PROVIDED DATA:
::::::
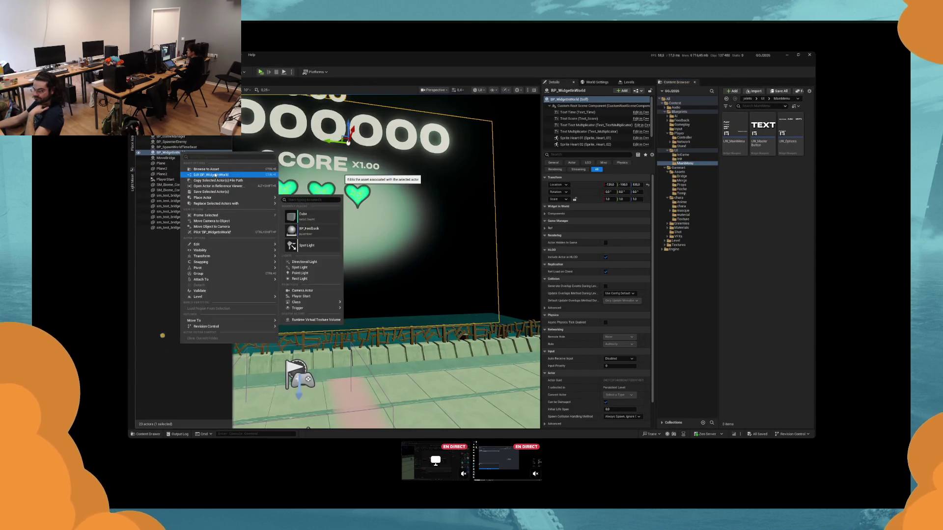
left_click(216, 175)
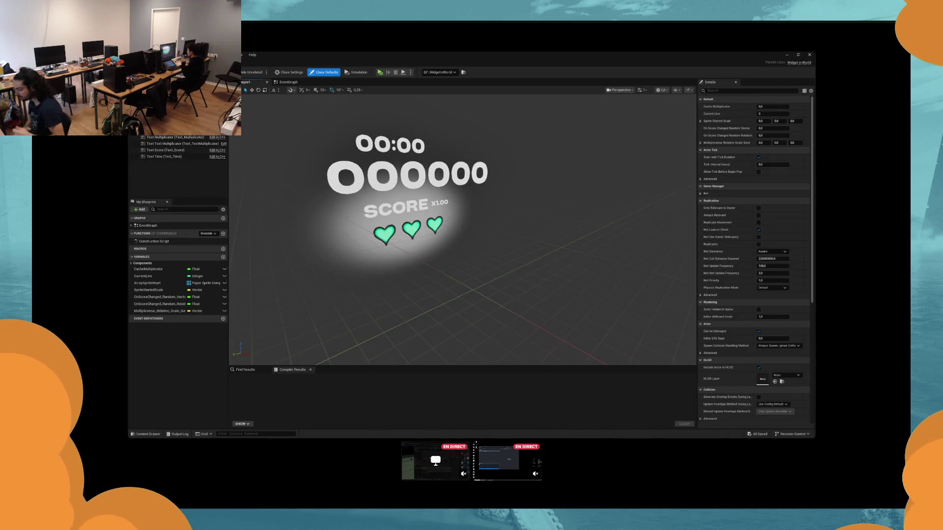
left_click(411, 218)
scroll(412, 219, "up", 5)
::::::
YOUR INSTRUCTIONS: Give back the material word for word and drop the pictures it holds.

YOUR RESPONSE:
left_click(216, 175)
left_click(411, 218)
scroll(412, 219, "up", 5)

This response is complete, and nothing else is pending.